Records provided
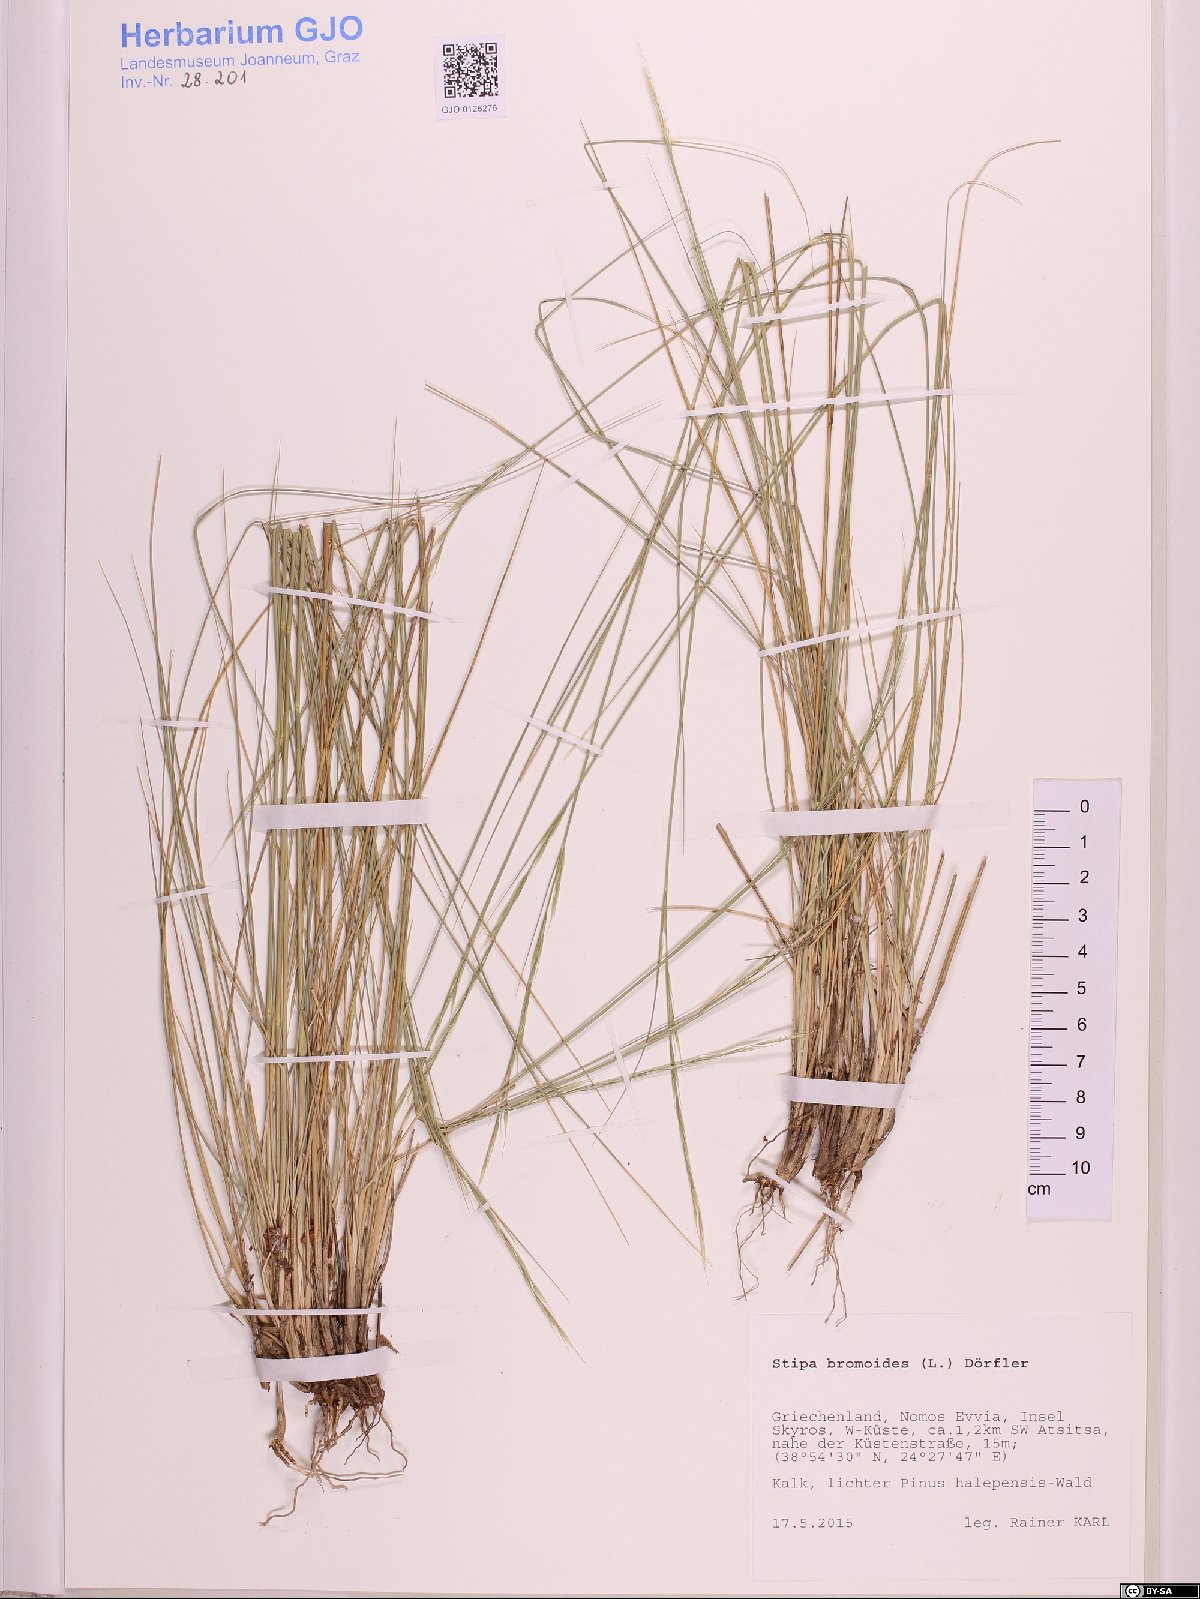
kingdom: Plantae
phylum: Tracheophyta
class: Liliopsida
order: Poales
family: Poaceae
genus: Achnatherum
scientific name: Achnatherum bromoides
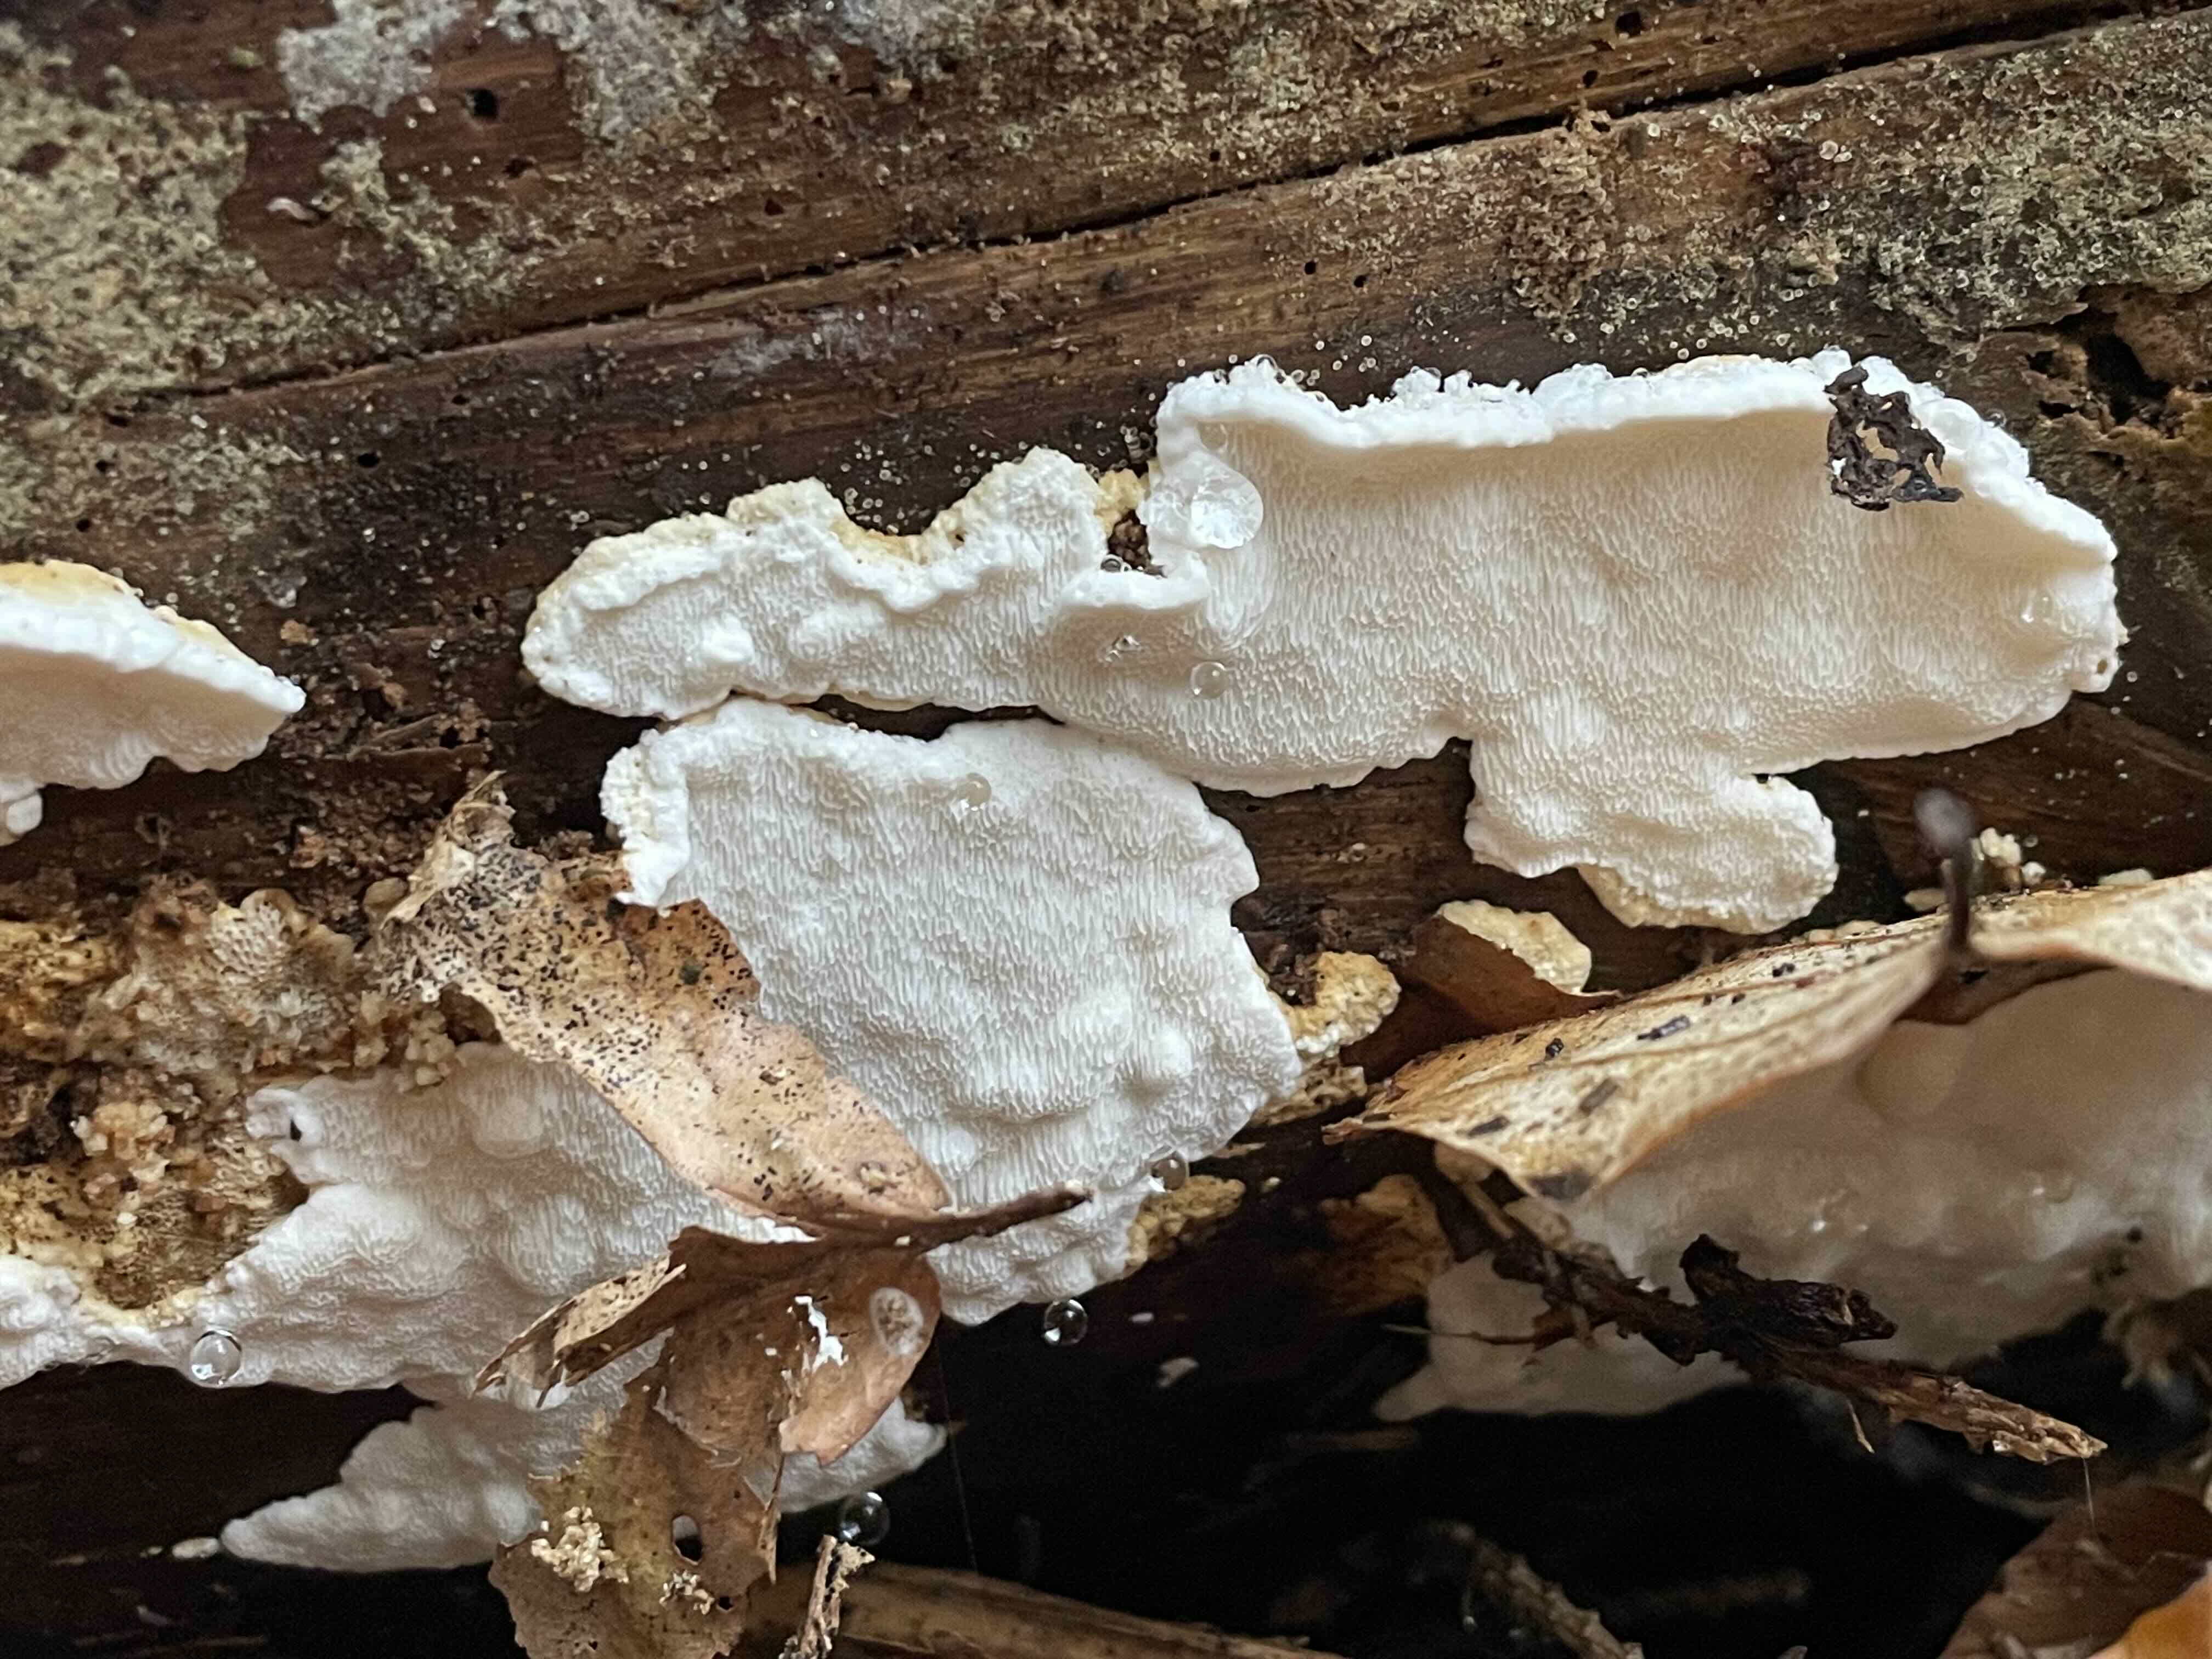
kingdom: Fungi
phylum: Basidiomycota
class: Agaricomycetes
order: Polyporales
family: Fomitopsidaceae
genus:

Stated task
Could you put every line of the listing above into a numbered list, skipping blank lines and leaving out the pictures?

Answer to this problem
1. kingdom: Plantae
2. phylum: Tracheophyta
3. class: Liliopsida
4. order: Poales
5. family: Poaceae
6. genus: Achnatherum
7. scientific name: Achnatherum bromoides
8. kingdom: Fungi
9. phylum: Basidiomycota
10. class: Agaricomycetes
11. order: Polyporales
12. family: Fomitopsidaceae
13. genus:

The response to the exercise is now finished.